■ Your task
Write out every line of the rows below, keeping each one unchanged character for character.

■ Material
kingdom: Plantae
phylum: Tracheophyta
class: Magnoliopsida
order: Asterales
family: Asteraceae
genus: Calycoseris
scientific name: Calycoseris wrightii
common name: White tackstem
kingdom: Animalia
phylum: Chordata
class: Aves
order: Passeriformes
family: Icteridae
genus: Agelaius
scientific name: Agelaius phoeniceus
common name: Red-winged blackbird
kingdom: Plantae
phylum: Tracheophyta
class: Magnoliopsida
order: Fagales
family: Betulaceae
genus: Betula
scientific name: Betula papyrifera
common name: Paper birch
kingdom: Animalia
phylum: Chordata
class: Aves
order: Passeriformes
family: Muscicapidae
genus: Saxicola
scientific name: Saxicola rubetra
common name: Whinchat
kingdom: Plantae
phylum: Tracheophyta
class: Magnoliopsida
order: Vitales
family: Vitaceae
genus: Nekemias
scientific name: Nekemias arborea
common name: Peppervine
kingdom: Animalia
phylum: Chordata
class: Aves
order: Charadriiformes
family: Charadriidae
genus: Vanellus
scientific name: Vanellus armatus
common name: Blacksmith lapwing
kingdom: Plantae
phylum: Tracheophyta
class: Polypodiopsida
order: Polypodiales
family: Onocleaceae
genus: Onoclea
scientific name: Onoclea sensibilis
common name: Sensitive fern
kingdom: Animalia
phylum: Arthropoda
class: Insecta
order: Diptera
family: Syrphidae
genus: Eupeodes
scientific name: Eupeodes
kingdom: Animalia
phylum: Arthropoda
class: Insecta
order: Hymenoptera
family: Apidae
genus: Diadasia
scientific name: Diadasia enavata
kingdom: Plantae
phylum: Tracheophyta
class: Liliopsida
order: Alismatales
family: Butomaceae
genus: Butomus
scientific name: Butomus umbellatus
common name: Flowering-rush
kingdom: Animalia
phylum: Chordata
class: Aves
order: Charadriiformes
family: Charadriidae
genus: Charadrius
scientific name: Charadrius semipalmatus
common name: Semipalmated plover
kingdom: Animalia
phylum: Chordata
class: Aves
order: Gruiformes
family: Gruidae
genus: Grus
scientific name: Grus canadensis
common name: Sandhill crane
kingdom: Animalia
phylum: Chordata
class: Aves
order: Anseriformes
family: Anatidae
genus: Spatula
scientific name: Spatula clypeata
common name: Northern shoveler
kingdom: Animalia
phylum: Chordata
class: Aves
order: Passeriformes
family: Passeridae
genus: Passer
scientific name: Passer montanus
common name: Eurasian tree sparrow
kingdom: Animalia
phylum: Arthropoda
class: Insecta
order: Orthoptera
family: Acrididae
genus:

■ Exercise answer
kingdom: Plantae
phylum: Tracheophyta
class: Magnoliopsida
order: Asterales
family: Asteraceae
genus: Calycoseris
scientific name: Calycoseris wrightii
common name: White tackstem
kingdom: Animalia
phylum: Chordata
class: Aves
order: Passeriformes
family: Icteridae
genus: Agelaius
scientific name: Agelaius phoeniceus
common name: Red-winged blackbird
kingdom: Plantae
phylum: Tracheophyta
class: Magnoliopsida
order: Fagales
family: Betulaceae
genus: Betula
scientific name: Betula papyrifera
common name: Paper birch
kingdom: Animalia
phylum: Chordata
class: Aves
order: Passeriformes
family: Muscicapidae
genus: Saxicola
scientific name: Saxicola rubetra
common name: Whinchat
kingdom: Plantae
phylum: Tracheophyta
class: Magnoliopsida
order: Vitales
family: Vitaceae
genus: Nekemias
scientific name: Nekemias arborea
common name: Peppervine
kingdom: Animalia
phylum: Chordata
class: Aves
order: Charadriiformes
family: Charadriidae
genus: Vanellus
scientific name: Vanellus armatus
common name: Blacksmith lapwing
kingdom: Plantae
phylum: Tracheophyta
class: Polypodiopsida
order: Polypodiales
family: Onocleaceae
genus: Onoclea
scientific name: Onoclea sensibilis
common name: Sensitive fern
kingdom: Animalia
phylum: Arthropoda
class: Insecta
order: Diptera
family: Syrphidae
genus: Eupeodes
scientific name: Eupeodes
kingdom: Animalia
phylum: Arthropoda
class: Insecta
order: Hymenoptera
family: Apidae
genus: Diadasia
scientific name: Diadasia enavata
kingdom: Plantae
phylum: Tracheophyta
class: Liliopsida
order: Alismatales
family: Butomaceae
genus: Butomus
scientific name: Butomus umbellatus
common name: Flowering-rush
kingdom: Animalia
phylum: Chordata
class: Aves
order: Charadriiformes
family: Charadriidae
genus: Charadrius
scientific name: Charadrius semipalmatus
common name: Semipalmated plover
kingdom: Animalia
phylum: Chordata
class: Aves
order: Gruiformes
family: Gruidae
genus: Grus
scientific name: Grus canadensis
common name: Sandhill crane
kingdom: Animalia
phylum: Chordata
class: Aves
order: Anseriformes
family: Anatidae
genus: Spatula
scientific name: Spatula clypeata
common name: Northern shoveler
kingdom: Animalia
phylum: Chordata
class: Aves
order: Passeriformes
family: Passeridae
genus: Passer
scientific name: Passer montanus
common name: Eurasian tree sparrow
kingdom: Animalia
phylum: Arthropoda
class: Insecta
order: Orthoptera
family: Acrididae
genus:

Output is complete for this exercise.